JOB> Pick out each line in the rows below that contains the word "allerdings" and copy those lines in full.

TASK INPUT>
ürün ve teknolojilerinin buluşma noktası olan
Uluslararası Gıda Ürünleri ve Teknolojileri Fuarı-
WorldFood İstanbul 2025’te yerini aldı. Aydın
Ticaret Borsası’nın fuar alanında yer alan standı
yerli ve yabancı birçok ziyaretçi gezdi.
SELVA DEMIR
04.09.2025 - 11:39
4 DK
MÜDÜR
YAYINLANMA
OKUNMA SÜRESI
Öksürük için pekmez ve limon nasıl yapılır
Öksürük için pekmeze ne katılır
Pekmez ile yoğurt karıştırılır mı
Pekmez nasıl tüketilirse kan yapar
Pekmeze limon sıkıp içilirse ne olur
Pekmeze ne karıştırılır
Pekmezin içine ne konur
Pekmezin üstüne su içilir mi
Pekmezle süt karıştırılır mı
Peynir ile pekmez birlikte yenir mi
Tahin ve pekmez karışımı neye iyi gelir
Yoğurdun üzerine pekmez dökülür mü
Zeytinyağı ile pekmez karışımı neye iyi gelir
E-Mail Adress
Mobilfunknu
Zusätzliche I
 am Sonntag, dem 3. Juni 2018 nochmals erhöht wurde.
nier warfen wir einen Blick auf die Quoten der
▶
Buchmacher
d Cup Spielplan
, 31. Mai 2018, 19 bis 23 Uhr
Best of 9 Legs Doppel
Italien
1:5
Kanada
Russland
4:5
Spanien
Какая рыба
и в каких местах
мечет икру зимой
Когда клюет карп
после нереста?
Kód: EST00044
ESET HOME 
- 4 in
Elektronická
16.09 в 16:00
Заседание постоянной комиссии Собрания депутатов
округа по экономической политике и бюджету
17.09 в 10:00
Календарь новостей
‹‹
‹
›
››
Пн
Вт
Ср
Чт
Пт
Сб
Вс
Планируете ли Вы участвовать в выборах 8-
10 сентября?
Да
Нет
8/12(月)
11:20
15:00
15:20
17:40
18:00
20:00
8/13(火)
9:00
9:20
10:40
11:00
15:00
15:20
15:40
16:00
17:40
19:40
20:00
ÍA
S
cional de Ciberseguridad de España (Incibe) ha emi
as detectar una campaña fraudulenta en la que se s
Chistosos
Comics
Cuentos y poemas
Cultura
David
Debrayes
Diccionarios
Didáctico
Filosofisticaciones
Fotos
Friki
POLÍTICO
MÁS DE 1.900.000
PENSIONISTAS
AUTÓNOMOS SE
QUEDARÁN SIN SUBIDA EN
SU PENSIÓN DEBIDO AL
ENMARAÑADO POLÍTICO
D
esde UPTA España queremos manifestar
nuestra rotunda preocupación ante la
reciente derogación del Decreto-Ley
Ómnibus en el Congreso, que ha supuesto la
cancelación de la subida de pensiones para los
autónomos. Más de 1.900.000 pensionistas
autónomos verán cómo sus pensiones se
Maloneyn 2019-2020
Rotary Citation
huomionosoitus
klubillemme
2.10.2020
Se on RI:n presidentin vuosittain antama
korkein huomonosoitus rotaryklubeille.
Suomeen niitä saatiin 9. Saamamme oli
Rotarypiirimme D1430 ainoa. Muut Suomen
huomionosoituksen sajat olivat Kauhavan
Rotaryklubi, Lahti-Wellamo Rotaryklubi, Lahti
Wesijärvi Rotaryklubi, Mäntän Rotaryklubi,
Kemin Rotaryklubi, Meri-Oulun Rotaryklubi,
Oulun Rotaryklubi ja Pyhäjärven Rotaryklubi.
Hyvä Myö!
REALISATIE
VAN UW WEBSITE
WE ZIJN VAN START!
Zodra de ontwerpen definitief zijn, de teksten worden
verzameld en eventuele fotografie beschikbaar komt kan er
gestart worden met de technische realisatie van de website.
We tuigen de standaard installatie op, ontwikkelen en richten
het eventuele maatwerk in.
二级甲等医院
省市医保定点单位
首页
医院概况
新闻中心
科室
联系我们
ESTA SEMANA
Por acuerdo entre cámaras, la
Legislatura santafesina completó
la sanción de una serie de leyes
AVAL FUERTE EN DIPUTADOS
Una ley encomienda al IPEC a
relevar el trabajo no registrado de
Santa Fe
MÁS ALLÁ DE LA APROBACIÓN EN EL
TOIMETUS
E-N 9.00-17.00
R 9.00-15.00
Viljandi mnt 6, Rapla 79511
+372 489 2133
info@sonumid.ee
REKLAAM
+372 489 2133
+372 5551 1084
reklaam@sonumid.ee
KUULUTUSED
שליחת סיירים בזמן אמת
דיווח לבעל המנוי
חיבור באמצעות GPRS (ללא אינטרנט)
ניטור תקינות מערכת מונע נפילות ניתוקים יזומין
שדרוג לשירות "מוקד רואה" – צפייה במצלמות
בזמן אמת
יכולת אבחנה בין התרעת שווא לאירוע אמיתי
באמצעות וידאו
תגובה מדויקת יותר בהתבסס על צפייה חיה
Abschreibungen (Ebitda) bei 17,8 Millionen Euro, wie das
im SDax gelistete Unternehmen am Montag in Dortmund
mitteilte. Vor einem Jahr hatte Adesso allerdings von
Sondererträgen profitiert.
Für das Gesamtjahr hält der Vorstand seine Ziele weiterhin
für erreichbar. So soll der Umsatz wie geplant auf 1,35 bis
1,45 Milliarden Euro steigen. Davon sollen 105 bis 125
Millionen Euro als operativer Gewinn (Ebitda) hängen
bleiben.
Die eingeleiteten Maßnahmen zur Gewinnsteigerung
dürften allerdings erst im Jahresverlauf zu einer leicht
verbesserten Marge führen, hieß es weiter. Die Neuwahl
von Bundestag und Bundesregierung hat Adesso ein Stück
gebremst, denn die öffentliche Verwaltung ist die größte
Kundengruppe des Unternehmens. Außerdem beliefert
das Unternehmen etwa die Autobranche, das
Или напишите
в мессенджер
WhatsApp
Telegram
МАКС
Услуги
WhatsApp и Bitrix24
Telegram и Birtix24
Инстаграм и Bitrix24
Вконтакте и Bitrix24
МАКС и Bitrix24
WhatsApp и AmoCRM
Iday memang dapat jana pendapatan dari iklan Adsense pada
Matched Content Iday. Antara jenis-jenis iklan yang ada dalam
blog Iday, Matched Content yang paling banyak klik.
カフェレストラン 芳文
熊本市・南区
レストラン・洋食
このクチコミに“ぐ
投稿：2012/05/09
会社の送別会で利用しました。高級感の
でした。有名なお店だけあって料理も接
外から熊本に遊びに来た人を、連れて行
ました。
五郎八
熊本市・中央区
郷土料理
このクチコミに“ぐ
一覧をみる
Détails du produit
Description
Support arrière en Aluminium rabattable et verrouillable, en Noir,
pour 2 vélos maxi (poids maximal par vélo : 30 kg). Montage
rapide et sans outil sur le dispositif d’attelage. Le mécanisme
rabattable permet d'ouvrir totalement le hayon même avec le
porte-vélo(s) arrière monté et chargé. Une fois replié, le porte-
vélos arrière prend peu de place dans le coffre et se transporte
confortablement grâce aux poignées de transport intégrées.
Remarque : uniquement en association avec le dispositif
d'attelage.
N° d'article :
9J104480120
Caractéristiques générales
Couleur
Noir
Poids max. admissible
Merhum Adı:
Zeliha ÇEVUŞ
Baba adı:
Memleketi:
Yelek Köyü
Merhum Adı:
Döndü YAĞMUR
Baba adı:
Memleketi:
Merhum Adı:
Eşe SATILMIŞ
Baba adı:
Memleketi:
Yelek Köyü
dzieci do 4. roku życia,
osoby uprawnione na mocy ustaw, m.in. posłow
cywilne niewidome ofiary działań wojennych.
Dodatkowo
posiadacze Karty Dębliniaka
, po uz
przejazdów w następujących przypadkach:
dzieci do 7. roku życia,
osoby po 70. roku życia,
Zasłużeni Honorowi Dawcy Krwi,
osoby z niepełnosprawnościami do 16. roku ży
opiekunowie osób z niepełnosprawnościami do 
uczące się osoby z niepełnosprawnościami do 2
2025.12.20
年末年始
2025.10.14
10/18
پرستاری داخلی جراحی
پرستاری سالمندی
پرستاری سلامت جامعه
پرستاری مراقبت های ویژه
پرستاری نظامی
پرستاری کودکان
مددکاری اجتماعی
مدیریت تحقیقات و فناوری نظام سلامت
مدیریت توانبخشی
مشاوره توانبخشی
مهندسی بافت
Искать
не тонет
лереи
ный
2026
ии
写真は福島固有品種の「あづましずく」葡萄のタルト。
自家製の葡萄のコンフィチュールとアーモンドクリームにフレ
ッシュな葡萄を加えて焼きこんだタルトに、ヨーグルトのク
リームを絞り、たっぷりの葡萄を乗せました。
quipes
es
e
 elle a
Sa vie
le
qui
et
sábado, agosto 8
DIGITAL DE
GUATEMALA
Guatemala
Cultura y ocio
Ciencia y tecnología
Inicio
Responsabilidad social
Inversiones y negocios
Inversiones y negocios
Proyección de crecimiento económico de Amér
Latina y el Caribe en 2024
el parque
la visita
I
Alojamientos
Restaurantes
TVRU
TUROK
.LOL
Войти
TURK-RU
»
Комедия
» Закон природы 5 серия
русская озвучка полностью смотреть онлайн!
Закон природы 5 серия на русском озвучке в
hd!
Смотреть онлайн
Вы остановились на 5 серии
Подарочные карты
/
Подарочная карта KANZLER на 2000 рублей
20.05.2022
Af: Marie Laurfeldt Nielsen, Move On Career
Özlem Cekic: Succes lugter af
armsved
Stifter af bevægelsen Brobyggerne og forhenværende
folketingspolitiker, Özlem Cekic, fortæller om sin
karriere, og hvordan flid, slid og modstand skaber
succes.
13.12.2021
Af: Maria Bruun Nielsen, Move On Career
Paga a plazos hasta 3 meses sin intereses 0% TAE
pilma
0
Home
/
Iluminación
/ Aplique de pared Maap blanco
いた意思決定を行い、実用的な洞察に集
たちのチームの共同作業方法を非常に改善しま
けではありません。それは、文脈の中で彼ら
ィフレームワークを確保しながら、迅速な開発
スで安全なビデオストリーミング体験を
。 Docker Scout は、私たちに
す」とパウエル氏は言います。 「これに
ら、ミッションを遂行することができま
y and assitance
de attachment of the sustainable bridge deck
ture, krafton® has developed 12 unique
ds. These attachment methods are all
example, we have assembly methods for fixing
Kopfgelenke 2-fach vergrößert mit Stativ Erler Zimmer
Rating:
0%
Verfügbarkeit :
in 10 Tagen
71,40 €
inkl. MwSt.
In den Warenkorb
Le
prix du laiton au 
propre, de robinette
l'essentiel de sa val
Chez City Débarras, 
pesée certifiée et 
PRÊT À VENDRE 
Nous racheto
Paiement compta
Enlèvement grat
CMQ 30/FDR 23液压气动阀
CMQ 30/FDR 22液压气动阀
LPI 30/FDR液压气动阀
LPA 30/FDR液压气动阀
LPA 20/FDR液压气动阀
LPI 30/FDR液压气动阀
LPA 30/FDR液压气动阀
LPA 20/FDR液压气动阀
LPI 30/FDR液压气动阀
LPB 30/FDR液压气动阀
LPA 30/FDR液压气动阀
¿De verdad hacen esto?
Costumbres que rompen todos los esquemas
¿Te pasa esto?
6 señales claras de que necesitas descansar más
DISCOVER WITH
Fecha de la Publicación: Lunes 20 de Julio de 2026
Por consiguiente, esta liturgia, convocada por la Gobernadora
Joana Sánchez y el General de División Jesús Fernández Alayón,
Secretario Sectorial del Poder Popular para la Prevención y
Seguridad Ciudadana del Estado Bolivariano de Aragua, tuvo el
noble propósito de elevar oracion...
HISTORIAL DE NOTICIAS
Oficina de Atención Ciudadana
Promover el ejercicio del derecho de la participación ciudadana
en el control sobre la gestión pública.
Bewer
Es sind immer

SOLUTION>
mitteilte. Vor einem Jahr hatte Adesso allerdings von
dürften allerdings erst im Jahresverlauf zu einer leicht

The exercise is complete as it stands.